A, C WT and A2KO mice were subjected to ONC for 6 h. Western blotting and quantification of Drp1 in whole retinal lysates at 6 h after injury showed significant increase in Drp1 in the WT retinas compared with the sham. Global deletion of A2 significantly suppressed ONC-induced Drp1 upregulation. n = 4. Data are presented as mean ± SEM. B, D Retinal neuronal R28 cells were differentiated and transduced with Ad-RFP or Ad-A2 at increasing multiplicities of infection (5, 10, 20 MOI). Western blot analyses with quantification showed increased expression of Drp1 with increasing expression of A2 compared to R28 transduced with increasing RFP expression. n = 4. Data are presented as mean ± SEM. E, F A2 or RFP overexpressing R28 cells were treated with 1 µM of ABH or vehicle for 16 h. Western blot analyses with quantification showed ABH treatment significantly reduced Drp1 expression in A2 overexpressing cells. n = 4. Data are presented as mean ± SEM.

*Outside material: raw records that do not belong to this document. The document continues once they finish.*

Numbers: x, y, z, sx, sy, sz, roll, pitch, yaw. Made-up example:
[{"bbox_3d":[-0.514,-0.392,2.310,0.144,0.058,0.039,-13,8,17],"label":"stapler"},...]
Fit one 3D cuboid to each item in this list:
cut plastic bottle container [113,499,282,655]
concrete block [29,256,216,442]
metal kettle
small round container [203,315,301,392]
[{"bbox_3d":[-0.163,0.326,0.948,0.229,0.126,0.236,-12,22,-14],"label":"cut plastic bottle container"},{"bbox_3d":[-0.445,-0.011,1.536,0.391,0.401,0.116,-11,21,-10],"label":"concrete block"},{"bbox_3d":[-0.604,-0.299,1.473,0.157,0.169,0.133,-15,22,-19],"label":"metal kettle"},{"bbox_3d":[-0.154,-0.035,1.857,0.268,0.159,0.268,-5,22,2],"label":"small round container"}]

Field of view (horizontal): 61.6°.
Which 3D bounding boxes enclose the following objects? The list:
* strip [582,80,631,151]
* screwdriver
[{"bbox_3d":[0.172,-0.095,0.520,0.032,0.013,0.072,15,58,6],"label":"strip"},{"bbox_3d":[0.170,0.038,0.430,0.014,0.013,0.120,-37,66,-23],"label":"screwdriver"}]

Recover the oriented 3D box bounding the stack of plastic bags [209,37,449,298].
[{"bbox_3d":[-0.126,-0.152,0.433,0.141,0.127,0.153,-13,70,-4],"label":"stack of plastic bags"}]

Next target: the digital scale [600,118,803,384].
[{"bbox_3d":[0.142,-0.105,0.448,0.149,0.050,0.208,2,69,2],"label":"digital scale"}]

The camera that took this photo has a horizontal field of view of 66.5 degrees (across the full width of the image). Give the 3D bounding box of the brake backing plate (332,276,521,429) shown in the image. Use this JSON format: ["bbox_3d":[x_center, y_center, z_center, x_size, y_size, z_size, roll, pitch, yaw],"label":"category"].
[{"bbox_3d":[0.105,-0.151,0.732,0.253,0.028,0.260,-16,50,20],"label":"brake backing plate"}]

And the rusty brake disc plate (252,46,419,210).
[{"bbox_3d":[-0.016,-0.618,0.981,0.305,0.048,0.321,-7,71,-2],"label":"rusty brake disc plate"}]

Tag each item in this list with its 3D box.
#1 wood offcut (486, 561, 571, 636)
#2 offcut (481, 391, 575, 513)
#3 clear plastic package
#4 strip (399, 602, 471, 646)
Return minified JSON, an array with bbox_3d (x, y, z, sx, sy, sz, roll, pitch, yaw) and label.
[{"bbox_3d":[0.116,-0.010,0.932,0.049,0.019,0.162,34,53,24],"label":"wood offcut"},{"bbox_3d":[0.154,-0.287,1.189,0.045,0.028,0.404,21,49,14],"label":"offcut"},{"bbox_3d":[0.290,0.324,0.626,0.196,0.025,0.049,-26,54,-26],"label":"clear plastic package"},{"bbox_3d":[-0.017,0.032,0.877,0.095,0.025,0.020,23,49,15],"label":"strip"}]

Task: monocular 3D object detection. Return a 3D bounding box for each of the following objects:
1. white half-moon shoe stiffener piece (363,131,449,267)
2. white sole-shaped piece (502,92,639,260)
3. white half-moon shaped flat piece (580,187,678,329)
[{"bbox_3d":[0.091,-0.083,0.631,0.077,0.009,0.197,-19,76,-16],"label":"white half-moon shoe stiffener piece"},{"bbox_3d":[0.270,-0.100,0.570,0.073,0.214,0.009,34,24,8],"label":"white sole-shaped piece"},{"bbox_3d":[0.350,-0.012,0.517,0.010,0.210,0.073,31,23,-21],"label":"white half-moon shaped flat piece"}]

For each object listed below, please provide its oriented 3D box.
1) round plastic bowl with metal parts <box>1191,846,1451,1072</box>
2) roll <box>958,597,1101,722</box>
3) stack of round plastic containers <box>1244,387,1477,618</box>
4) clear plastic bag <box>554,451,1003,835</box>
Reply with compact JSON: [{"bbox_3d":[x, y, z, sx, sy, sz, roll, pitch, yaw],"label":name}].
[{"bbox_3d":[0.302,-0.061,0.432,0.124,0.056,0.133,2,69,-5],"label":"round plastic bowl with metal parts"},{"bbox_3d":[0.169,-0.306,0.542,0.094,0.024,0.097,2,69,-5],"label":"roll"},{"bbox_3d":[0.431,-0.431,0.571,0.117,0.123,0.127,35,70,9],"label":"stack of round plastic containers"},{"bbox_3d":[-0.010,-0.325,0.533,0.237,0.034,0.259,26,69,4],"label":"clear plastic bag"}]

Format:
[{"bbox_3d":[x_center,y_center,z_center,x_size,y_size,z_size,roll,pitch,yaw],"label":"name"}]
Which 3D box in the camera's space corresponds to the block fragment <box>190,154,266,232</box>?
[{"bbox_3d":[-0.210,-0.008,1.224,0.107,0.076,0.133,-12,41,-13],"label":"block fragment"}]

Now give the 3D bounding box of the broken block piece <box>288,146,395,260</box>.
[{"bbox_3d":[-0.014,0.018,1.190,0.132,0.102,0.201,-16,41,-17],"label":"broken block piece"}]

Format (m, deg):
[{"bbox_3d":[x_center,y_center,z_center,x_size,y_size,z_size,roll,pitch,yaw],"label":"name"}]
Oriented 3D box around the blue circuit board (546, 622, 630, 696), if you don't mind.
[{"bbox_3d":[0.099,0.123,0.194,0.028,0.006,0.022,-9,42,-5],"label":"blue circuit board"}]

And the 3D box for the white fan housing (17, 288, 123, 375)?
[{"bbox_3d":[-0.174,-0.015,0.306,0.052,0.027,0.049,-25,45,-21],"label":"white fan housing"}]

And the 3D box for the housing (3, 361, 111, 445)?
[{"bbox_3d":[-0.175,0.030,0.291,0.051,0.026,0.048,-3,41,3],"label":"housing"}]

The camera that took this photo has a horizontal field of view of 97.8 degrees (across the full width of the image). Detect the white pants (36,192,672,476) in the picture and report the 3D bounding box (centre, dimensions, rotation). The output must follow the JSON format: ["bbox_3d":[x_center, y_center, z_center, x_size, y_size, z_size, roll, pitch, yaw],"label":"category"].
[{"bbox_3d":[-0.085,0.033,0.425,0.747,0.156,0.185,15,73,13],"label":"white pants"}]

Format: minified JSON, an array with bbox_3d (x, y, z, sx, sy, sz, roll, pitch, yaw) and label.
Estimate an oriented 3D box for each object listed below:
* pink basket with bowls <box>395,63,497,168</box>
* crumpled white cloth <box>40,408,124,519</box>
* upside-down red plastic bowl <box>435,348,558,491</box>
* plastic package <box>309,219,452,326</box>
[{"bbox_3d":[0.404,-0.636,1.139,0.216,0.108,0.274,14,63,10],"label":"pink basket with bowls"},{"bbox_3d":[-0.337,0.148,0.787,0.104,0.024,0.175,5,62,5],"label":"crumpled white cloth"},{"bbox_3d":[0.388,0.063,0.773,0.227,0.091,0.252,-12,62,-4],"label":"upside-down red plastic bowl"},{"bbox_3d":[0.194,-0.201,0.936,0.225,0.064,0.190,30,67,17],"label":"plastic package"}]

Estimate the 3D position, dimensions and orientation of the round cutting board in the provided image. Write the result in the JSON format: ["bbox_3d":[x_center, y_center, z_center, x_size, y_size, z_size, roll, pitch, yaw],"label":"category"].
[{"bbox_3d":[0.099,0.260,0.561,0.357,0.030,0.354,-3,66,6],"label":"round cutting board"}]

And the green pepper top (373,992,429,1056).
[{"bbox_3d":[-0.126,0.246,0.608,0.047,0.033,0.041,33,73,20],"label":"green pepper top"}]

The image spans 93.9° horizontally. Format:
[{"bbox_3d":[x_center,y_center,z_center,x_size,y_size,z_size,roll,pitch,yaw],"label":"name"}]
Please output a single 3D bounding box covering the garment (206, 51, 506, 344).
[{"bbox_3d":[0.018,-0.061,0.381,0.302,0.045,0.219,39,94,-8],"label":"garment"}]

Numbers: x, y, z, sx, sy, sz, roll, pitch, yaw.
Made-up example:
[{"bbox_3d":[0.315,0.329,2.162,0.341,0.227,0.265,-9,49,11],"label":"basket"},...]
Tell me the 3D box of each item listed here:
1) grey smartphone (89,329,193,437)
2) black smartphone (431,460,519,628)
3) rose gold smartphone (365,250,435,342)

Fig. 8. A2 overexpression impairs mitochondrial respiration in vitro.

A2 or RFP were overexpressed in retinal neuronal R28 cells, followed by treatment with vehicle or 1 µM ABH or 5 mM glutamate or vehicle for 16 h. Oxygen consumption rate (OCR) was measured using Seahorse Xfe96. A–D A2 overexpression decreased OCR, along with decreased basal respiration, maximal respiration, and ATP production. Treatment with ABH in A2 overexpressing cells significantly improved these parameters. *P < 0.05; **P < 0.01; ****P < 0.0001. n = 12. Data are normalized to protein content and presented as mean ± SEM. E–H A2 overexpression and/or L-glutamate treatment decreased OCR. Basal respiration, maximal respiration, and ATP production showing a decreased OCR with A2 overexpression and/or L-glutamate treatment group compared to RFP. ****P < 0.0001. n = 11. Data are normalized to protein content and presented as mean ± SEM.